> _Excerpted text_
╔══

One interesting point made was that the field knows how to make people “fluent” and the goal now is figure out the underlying mechanisms.
Dr. Marie-Christine Franken is a Specialist Fluency Therapist and the Speech-Language Research Lead at the Speech & Hearing Department of Erasmus University MC in Rotterdam, the Netherlands. Dr. Franken and her team of researchers published a seminal scientific study Direct versus Indirect Treatment for Preschool Children who Stutter: The RESTART Randomized Trial.
Dr. Janet Beilby, Ph.D., is Senior Lecturer and Clinical Educator at Curtin University in Western Australia and has been a lecturer, researcher and clinician in the field of stuttering for over 30 years. Dr. Beilby has treated thousands of clients, trained hundreds of students and been awarded over half a million dollars in research funds investigating varying aspects of stuttering disorders.

╚══

> _Supplied material_
╔══

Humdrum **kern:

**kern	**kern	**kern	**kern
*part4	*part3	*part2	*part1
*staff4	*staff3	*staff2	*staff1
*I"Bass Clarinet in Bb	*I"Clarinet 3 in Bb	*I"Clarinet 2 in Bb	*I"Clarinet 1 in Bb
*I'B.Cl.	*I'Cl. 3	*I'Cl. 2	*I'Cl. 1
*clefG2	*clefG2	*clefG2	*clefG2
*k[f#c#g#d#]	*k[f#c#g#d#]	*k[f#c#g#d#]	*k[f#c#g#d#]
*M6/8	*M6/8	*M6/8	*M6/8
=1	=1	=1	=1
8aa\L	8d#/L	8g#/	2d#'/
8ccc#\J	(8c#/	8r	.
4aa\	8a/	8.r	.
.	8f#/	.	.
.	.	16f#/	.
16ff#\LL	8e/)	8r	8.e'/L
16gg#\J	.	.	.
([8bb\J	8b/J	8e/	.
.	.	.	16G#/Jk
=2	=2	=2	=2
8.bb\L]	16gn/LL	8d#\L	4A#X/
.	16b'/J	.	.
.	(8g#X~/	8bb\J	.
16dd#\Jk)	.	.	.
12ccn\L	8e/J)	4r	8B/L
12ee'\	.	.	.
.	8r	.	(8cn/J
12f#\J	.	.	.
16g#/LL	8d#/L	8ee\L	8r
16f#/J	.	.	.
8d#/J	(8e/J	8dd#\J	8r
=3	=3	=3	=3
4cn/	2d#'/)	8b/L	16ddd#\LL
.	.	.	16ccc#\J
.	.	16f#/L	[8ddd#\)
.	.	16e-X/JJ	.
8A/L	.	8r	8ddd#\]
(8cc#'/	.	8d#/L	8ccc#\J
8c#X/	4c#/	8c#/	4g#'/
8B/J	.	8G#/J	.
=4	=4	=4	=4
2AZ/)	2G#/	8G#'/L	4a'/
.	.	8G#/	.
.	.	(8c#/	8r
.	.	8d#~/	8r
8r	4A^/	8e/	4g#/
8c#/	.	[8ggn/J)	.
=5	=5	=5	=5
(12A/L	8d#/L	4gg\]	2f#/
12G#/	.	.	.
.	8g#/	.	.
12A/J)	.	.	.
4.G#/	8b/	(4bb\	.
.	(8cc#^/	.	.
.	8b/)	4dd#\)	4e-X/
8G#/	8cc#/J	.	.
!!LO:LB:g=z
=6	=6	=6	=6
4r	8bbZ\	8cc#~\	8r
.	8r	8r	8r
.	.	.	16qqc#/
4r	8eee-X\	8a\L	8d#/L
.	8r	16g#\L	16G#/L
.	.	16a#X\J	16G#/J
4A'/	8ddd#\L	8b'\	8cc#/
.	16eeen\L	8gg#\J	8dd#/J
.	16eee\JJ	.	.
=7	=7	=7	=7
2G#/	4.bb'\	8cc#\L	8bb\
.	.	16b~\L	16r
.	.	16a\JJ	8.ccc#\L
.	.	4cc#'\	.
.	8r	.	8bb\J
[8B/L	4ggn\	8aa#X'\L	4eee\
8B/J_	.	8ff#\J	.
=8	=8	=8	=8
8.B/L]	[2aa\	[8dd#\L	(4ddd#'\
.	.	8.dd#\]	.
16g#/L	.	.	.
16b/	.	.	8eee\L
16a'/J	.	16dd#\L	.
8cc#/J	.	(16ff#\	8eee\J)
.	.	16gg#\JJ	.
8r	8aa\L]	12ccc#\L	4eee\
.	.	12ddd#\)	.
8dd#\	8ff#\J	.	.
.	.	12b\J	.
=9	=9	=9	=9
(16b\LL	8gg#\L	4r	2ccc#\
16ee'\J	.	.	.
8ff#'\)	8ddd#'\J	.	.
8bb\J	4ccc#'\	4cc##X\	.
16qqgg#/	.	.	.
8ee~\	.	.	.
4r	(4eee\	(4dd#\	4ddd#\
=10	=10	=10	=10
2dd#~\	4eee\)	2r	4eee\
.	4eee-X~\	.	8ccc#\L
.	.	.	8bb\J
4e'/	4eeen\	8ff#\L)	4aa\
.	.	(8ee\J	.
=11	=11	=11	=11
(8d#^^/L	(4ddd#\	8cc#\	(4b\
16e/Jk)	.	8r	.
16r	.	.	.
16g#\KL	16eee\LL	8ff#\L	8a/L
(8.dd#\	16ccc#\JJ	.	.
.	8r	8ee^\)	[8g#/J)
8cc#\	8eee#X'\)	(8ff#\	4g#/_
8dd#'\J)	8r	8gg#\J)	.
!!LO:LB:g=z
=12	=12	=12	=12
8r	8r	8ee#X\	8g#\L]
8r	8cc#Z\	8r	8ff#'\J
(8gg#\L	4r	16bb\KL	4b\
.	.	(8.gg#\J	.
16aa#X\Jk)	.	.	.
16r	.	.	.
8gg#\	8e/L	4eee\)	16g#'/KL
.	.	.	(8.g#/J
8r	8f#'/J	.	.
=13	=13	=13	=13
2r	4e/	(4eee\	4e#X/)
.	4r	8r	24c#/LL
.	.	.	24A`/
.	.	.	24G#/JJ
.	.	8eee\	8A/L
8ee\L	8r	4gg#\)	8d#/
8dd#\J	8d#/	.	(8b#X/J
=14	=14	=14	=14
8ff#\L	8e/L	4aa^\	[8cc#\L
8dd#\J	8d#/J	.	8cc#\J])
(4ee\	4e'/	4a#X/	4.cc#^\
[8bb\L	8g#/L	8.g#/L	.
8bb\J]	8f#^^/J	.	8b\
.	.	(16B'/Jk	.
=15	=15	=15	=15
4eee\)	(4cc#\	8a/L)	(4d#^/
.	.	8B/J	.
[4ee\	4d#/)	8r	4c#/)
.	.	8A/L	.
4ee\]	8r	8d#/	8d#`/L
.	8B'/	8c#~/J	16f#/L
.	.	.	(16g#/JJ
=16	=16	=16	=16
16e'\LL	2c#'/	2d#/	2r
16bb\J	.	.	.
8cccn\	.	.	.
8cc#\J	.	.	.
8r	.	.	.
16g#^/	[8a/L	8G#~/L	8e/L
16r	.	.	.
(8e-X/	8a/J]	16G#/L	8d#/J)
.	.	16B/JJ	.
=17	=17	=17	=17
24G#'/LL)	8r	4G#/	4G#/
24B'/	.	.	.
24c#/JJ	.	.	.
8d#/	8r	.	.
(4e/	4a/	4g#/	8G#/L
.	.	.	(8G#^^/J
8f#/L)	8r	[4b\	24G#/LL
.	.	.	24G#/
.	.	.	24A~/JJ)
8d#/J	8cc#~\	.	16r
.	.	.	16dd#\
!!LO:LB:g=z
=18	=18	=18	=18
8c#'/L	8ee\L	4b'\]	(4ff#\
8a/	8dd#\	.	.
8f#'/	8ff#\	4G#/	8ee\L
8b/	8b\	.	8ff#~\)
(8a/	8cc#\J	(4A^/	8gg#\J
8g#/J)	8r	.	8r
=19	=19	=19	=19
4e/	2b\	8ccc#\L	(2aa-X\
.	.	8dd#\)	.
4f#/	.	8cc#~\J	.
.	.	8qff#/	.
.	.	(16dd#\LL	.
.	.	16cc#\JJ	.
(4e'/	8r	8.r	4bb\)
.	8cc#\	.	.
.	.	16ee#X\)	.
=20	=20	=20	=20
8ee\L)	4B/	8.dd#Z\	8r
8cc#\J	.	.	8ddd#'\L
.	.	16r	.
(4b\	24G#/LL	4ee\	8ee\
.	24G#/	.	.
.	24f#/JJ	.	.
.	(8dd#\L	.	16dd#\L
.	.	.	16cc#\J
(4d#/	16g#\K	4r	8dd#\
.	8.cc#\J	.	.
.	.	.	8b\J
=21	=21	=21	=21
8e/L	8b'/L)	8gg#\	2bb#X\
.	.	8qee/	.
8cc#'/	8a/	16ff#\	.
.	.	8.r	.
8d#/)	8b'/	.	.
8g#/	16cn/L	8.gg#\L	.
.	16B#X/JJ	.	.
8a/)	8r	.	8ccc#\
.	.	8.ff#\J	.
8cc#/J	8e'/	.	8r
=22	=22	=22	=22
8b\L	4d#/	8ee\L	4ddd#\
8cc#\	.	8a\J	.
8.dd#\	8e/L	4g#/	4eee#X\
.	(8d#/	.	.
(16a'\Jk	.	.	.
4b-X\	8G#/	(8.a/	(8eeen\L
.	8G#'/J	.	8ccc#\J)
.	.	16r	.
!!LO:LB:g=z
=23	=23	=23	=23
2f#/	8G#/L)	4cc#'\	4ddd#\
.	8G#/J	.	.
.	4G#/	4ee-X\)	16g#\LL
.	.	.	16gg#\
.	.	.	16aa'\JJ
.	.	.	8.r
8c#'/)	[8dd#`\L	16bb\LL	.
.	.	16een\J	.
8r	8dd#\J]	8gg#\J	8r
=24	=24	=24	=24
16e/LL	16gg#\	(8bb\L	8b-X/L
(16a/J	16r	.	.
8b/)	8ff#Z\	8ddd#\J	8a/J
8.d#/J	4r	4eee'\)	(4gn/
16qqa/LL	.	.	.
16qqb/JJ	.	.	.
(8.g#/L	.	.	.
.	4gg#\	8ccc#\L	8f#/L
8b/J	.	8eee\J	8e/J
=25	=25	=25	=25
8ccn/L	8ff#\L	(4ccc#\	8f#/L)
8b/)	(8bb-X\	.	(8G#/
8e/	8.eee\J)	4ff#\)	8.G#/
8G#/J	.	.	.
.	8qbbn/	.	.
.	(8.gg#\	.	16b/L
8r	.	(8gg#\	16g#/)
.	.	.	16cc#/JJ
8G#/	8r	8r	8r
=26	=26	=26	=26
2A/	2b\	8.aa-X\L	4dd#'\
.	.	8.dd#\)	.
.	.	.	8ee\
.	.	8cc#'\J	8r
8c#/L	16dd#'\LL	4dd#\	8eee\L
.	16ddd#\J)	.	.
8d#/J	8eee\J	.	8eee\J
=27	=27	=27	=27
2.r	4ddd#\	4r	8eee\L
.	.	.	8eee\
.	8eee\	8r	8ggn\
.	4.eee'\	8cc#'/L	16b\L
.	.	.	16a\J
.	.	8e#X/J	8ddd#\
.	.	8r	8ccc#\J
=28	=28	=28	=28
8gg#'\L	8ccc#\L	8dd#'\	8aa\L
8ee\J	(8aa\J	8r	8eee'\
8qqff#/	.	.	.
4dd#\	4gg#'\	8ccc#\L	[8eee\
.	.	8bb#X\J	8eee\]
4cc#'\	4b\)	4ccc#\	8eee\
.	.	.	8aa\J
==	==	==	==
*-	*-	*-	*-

╚══

> _Task to carry out_
Write the next part of the text about stuttering researchers and clinicians, beginning after its final sentence.

> _Task result_
Kerianne Druker resides in Australia. She is a speech language pathologist and PhD student at Curtin University. Mrs. Druker is a member of the Research & Publication Committee of the International Fluency Association (IFA).
Dr. Tom Weidig resides in Luxembourg. He is co-chair of the International Fluency Association’s Research & Publication Committee and the brain behind the popular and widely read Stuttering Brain Blog.